• [ÉNONCÉ]:
D'après le texte sur la prise de poids à la ménopause, répondez à ces questions :
1. De combien le métabolisme de base baisse-t-il par jour pendant la transition ménopausique ?
2. Vers quelle partie du corps la baisse des estrogènes déplace-t-elle le stockage des graisses ?
3. Quel apport en protéines est recommandé ?

• [EXTRAIT DU TEXTE]:

****

La prise de poids pendant la ménopause est l'une des préoccupations les plus fréquentes — et l'une des plus frustrantes. Il ne s'agit pas simplement de « manger moins ».
Ce qui se passe réellement :
Les recherches issues de l'étude SWAN (Thurston et al., J Clin Endocrinol Metab, 2022) et d'autres cohortes longitudinales montrent que le métabolisme de base diminue d'environ 100 à 200 calories par jour pendant la transition ménopausique — indépendamment de l'âge chronologique. L'étude SWAN a également démontré que la transition ménopausique est associée à une augmentation de la masse grasse totale, de l'adiposité viscérale et du tour de taille, indépendamment du vieillissement et des tendances de prise de poids. Les changements dans la répartition des graisses s'accélèrent pendant la périménopause, quel que soit l'IMC.
Redistribution des graisses :
La baisse des estrogènes déplace le stockage des graisses des hanches et des cuisses (gynoïde) vers l'abdomen (androïde). Cette graisse viscérale est plus active sur le plan métabolique et comporte un risque cardiovasculaire plus élevé. La transition est également associée à un risque accru de stéatose hépatique dysmétabolique (MASLD) et de résistance à l'insuline.
Ce qui fonctionne :
- Entraînement en résistance 2 à 3 fois par semaine — préserve la masse musculaire, augmente le métabolisme de base
- Apport en protéines 1,2 à 1,6 g/kg/jour — prévient la sarcopénie
- Déficit calorique modéré (300-500 kcal/jour) — une restriction trop agressive est contre-productive
- Prioriser le sommeil — un mauvais sommeil augmente le cortisol et favorise le stockage de graisse abdominale
- Le traitement hormonal peut aider à atténuer le déclin métabolique chez certaines femmes
Important : Les changements de silhouette pendant la ménopause sont normaux. La santé métabolique (glycémie, lipides, tension artérielle) compte plus que le poids.

****

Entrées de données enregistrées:
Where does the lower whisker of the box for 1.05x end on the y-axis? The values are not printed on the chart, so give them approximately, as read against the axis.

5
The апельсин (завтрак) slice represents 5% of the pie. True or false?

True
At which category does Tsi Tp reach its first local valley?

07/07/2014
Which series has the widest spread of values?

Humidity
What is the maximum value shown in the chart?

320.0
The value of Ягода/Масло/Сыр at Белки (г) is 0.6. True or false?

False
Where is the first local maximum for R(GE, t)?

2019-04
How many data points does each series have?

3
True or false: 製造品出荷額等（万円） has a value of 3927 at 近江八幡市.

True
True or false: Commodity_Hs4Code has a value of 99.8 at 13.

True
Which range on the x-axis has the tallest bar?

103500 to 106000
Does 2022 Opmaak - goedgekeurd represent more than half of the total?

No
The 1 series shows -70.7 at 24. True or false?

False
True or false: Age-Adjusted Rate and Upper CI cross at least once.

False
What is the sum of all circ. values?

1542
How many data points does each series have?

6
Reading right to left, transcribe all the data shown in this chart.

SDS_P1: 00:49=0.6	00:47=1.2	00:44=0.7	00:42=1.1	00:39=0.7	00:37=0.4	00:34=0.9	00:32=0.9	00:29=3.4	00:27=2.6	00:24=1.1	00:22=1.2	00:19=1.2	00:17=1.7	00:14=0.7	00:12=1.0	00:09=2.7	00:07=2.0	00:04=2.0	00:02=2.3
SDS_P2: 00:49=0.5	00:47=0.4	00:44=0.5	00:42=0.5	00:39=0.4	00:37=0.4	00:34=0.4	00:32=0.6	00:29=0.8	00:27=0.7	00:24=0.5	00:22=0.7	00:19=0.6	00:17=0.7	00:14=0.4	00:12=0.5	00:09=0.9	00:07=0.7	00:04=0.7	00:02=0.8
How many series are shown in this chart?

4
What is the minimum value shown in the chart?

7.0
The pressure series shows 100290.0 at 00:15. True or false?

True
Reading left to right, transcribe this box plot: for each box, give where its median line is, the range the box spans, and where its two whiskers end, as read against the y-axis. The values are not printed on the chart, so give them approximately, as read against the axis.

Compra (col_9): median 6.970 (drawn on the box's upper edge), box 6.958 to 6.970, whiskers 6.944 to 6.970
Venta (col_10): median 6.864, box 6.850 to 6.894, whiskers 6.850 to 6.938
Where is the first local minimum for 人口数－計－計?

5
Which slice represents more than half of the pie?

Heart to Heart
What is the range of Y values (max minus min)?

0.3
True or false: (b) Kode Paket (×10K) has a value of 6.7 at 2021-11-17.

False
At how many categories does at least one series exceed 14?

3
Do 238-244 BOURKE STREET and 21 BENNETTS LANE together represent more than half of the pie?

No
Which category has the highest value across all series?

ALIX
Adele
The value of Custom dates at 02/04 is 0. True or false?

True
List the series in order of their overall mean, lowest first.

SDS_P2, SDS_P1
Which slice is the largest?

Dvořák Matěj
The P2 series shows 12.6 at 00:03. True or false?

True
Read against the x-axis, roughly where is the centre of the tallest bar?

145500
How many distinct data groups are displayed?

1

****

• [RÉPONSE ATTENDUE]:
1. D'environ 100 à 200 calories par jour.
2. Vers l'abdomen (stockage androïde), au lieu des hanches et des cuisses.
3. De 1,2 à 1,6 g/kg/jour.